Another issue, already raised by some people, is the lack of accessibility for non-native speakers (or maybe even just non american accents?). I’m finding it pretty hard speaking with current state of the art voice recognition - I usually have to say everything 3-4 times until the system “gets me”. However, that’s just a problem with the current state of the art, and it would probably get much better over the years.

Sep 24, 2012

Ugh, no thankyou. This is entirely gimmicky. What does it add to a game that i have to try re-wording a sentence 10 times for it to get accepted versus just clicking on dialogue options. I’d rather go back to asking questions via text parser.

Jackal Jackal
Sep 24, 2012

This has nothing to do with dialogue, zane.  Not sure where you got that idea.

Matan, where do you currently use speech recognition? Language/accent barriers are indeed an issue, as the article itself points out. But I think phone systems are a poor reflection of the potential quality. If the technology were consistently that bad, it wouldn’t be trusted in fields like law, healthcare, and education. And that’s with (theoretically) unlimited vocabulary, which a game could restrict.

Still can’t wrap my head around why speaking into a headphone mike is any less an immersion breaker than sliding your hand around on the desk and staring at a magical, godlike pointer on the screen, but maybe that’s just me.  Tongue

Tramboi Tramboi
Sep 25, 2012

Do people really dream of playing Eric the Unready with a vocal interface?
Textual interface is just perfect - it does convey the right information to you and doesn’t make you speak loudly in your lounge while your girlfriend is watching tv.
Next time somebody will want us to make awkward gestures to play games.

Wait… they tried with Zack and Wiki!

Hint : Keep focused on better stories and better writing, we’ll survive pointing and clicking for a few more years.

Jackal Jackal
Sep 25, 2012

I wasn’t dreaming of playing games with a mouse while playing the early text adventures, either, but whaddaya know, it caught on!

Sep 26, 2012

Yeah, my experience with voice recognition is mostly from cell phones. However, since the recognition itself is done server side, it can be computed by very strong machines, so I think the only real limiting factor is the audio quality passed to the server which is perhaps not perfect (both because of imperfect recording hardware on the phone and because of the need to save bandwidth when sending the voice over the network). I agree that this could be done much better if the voice recognition is made specifically for the game with the vocabulary limited, for example, only to very common words and to words describing things that are actually in your vicinity.
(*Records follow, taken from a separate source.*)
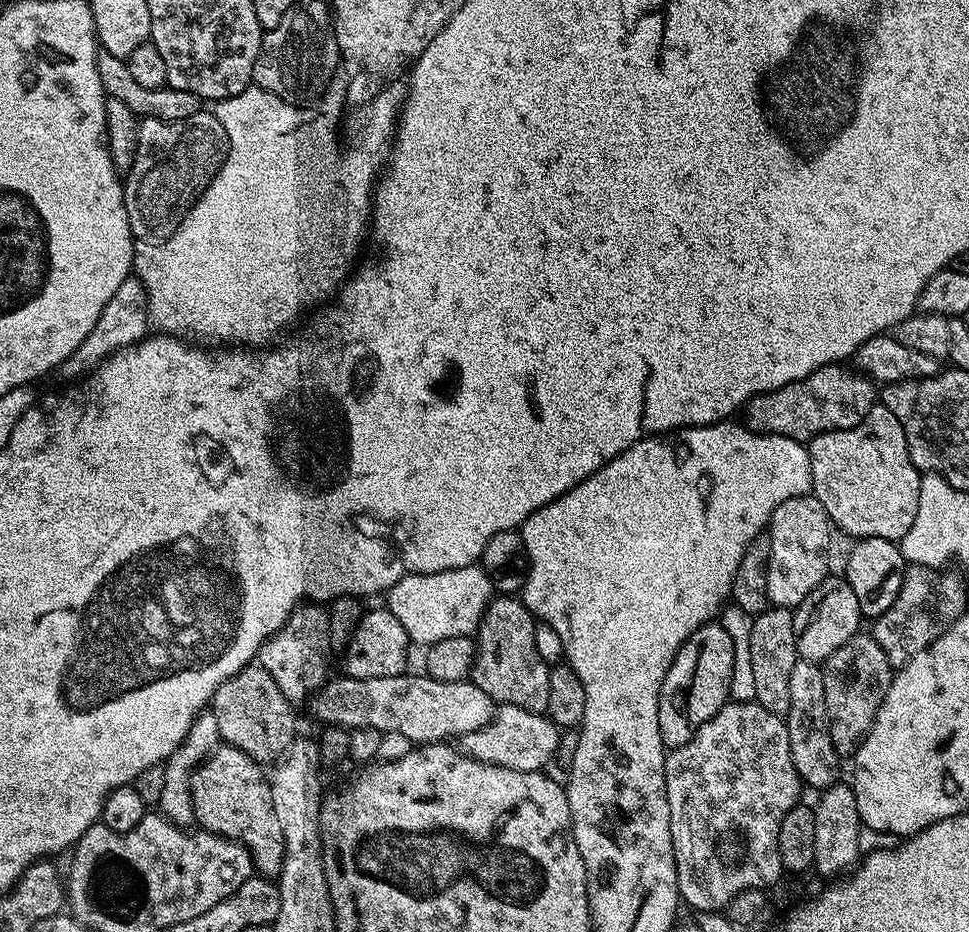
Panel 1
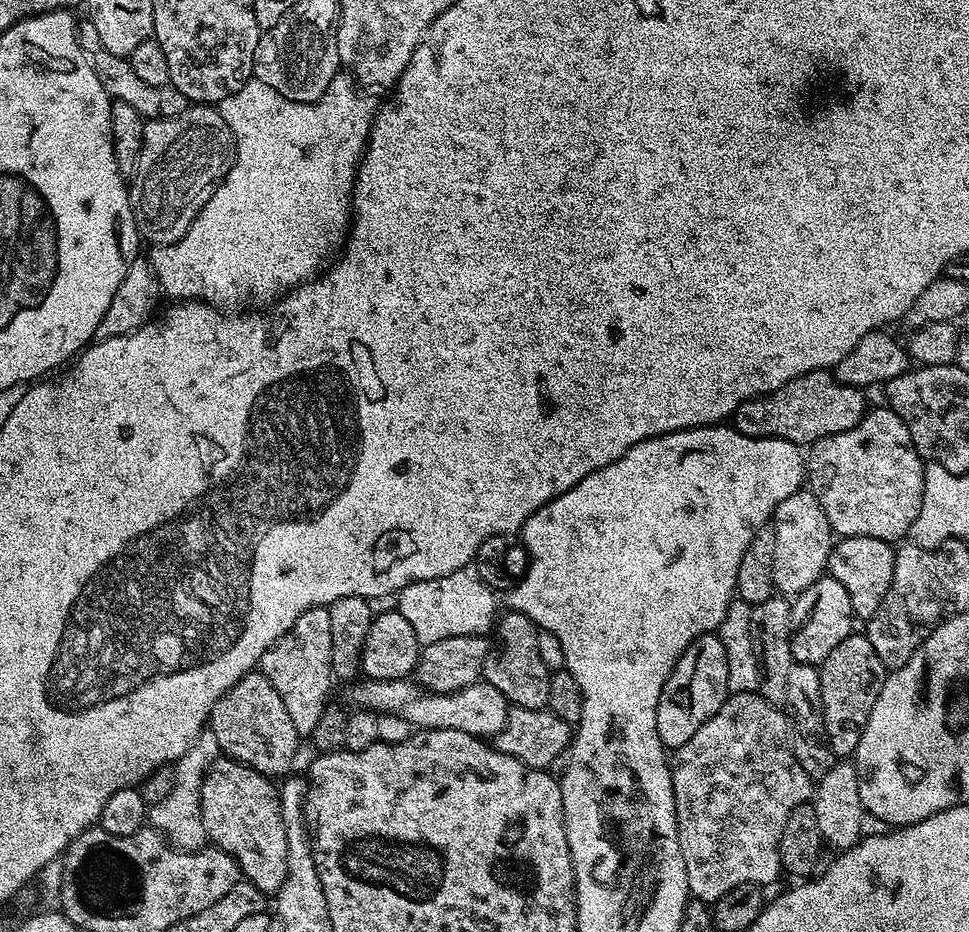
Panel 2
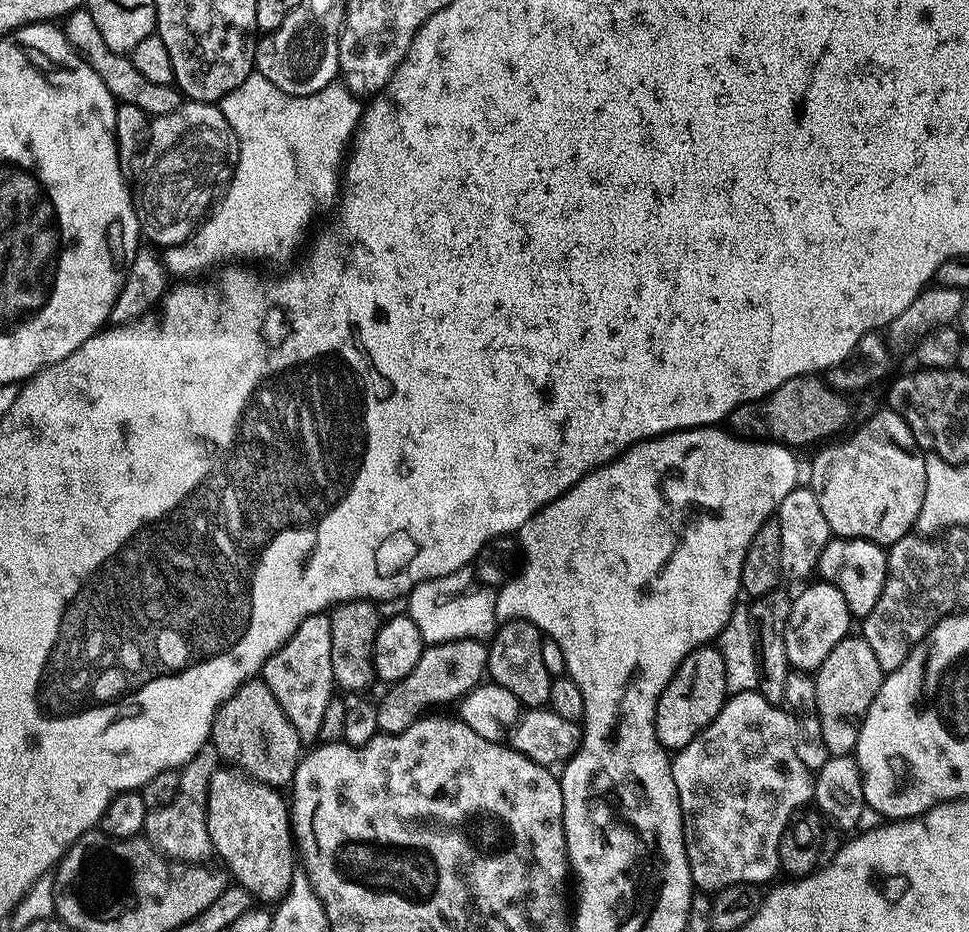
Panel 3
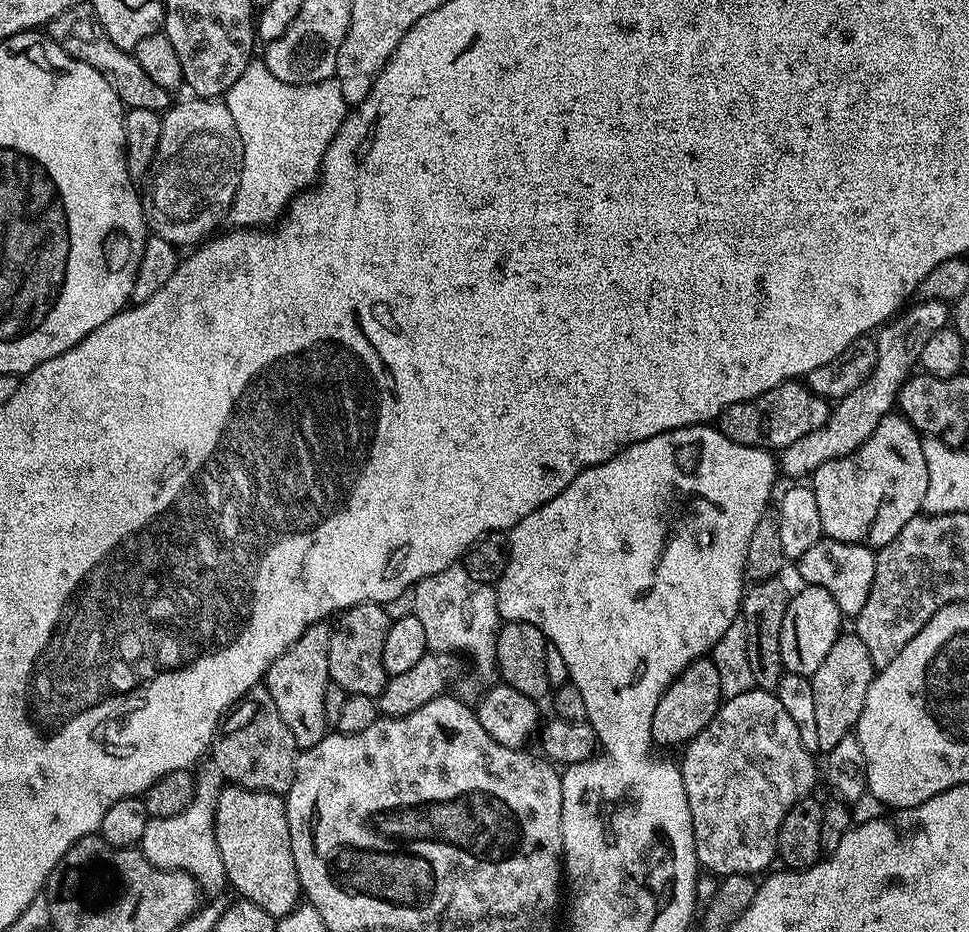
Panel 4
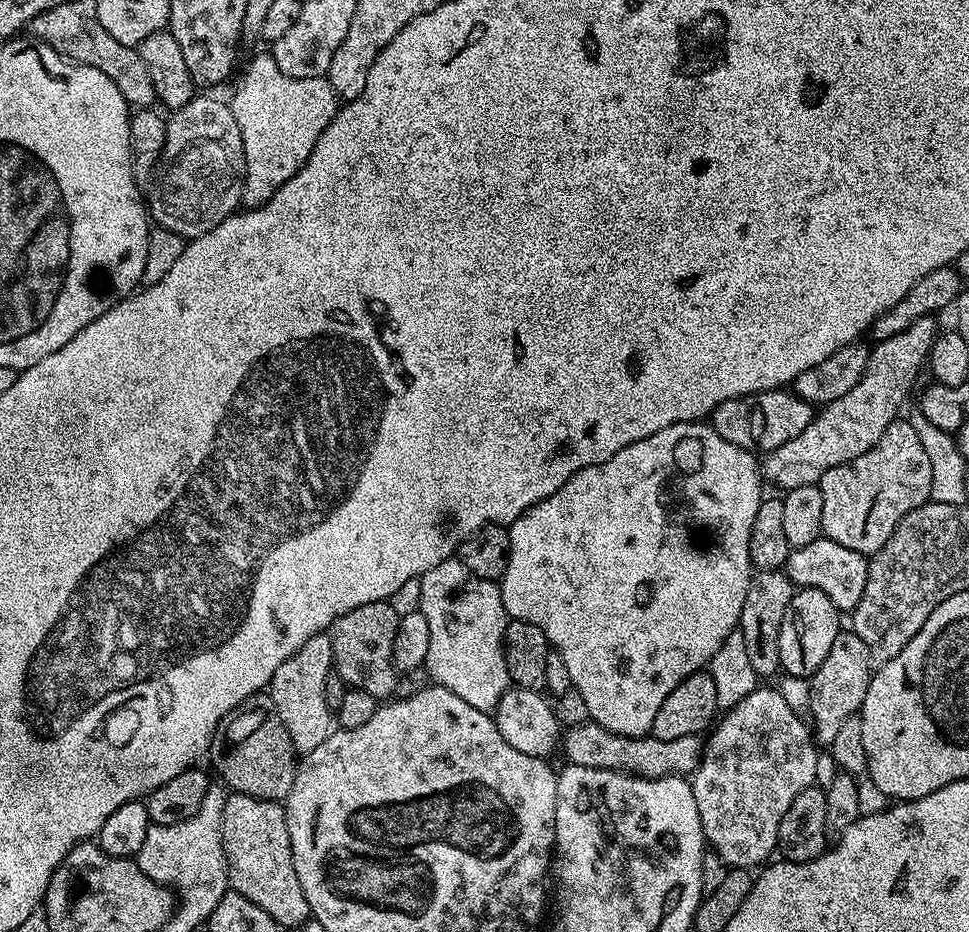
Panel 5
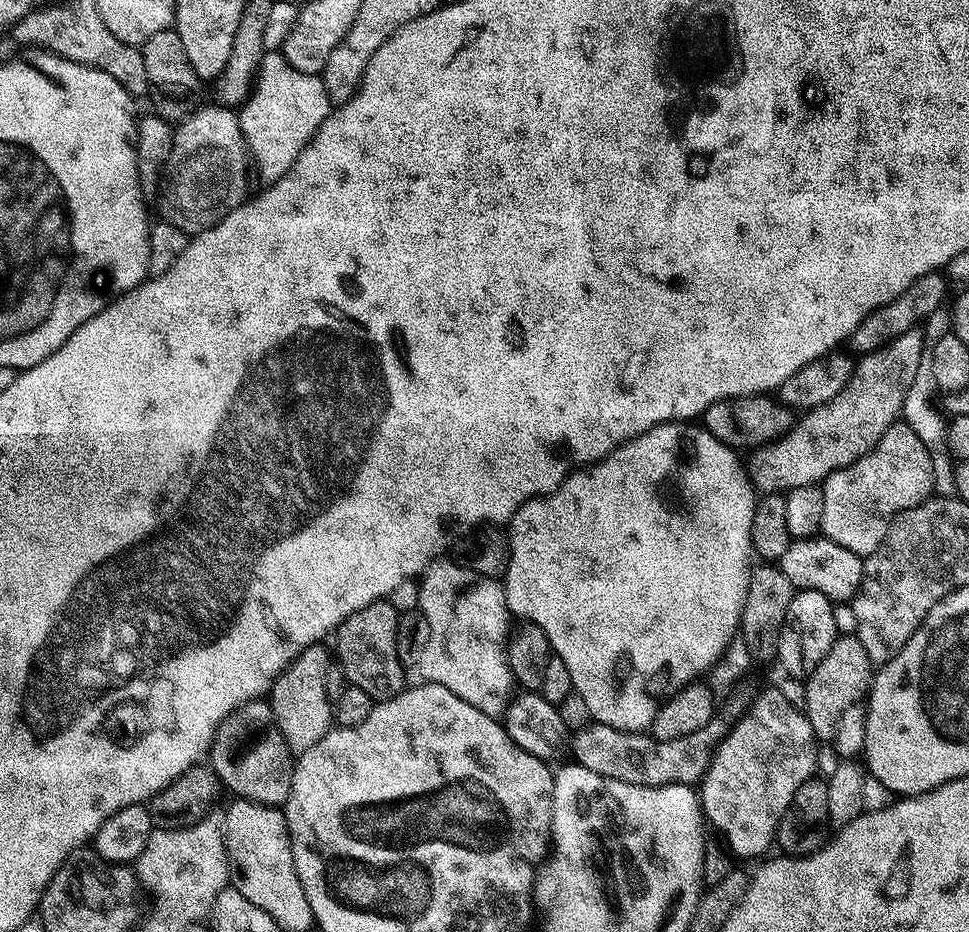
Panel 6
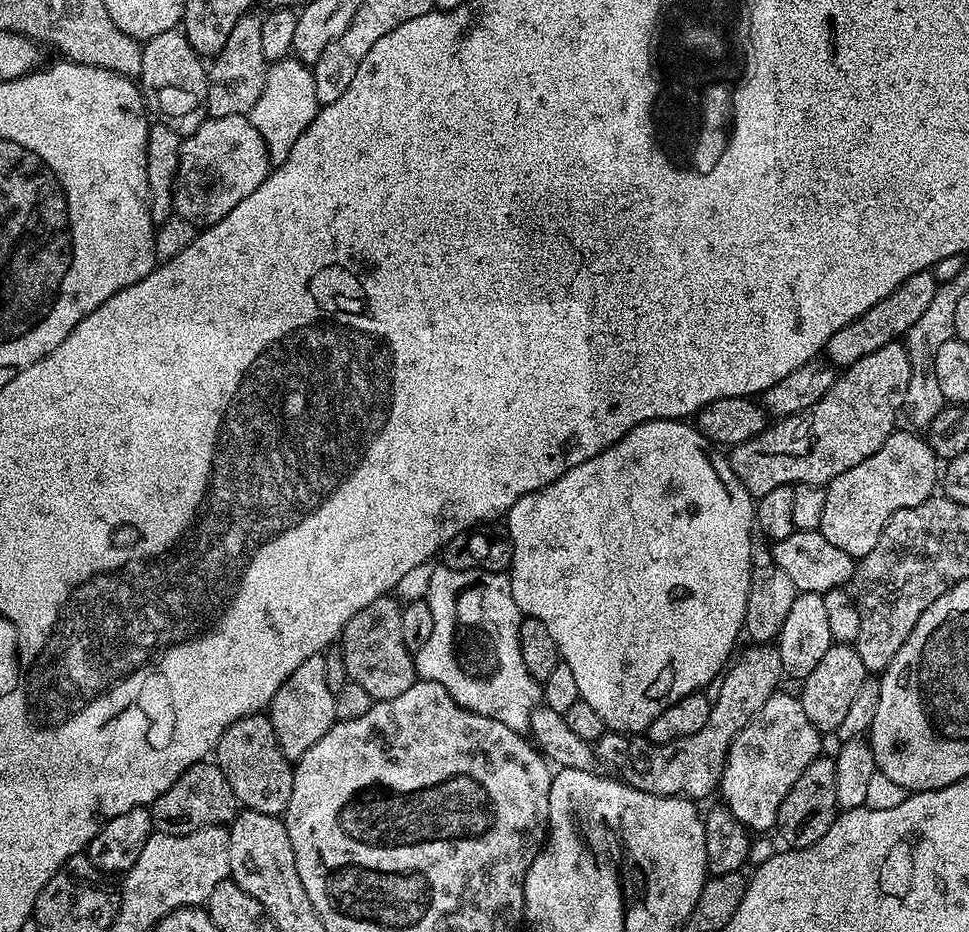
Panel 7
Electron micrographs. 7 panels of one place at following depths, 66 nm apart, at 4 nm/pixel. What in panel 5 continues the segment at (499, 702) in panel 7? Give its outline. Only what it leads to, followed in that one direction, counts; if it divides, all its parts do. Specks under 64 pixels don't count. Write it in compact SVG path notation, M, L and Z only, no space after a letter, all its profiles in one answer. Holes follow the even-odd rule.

Well, I agree point and clicking with a cursor is not very immersive. I actually like the move of adventure games towards a more direct control kind of interface. When you’re in direct control of the character, and if the interface is well designed, you very soon just feel one with the character. The interface just becomes very natural and you stop noticing it.
Maybe that could happen with voice commands as well, but I kinda doubt it. Just seems unnatural to speak to my computer and tell it what I want my character to do (again, unless I’m actually talking to another character and the interface is somehow blended into the game in a logical way).

Lee in Limbo Lee in Limbo
Oct 7, 2012

I think the first time I ever saw a text recognition computer in a piece of science fiction that felt believable to me was in Blade Runner. Oh sure, I saw HAL in 2001, and Even Doctor Who dabbled in that level of Sci Fi before Blade Runner reached the screen, but watching Dekker command a computer to zoom left and deeper into a photograph to pick up minute details that simply looking at a flat photograph under a loop would not yield was remarkable for me. THAT is science I can believe will be available in my lifetime. The text recognition software protocols for this exist. Siri is actually a really good example. You train Siri to recognize your voice before you start using it.

A gaming company could easily adapt Siri-type software and simply make a player recite a few lines of this and that until the software is ready to work. Personally, it’s no more complex than tweaking video and audio settings, really. Testing a microphone would be about as much hassle, and it can all be done at once. I like the idea. A lot.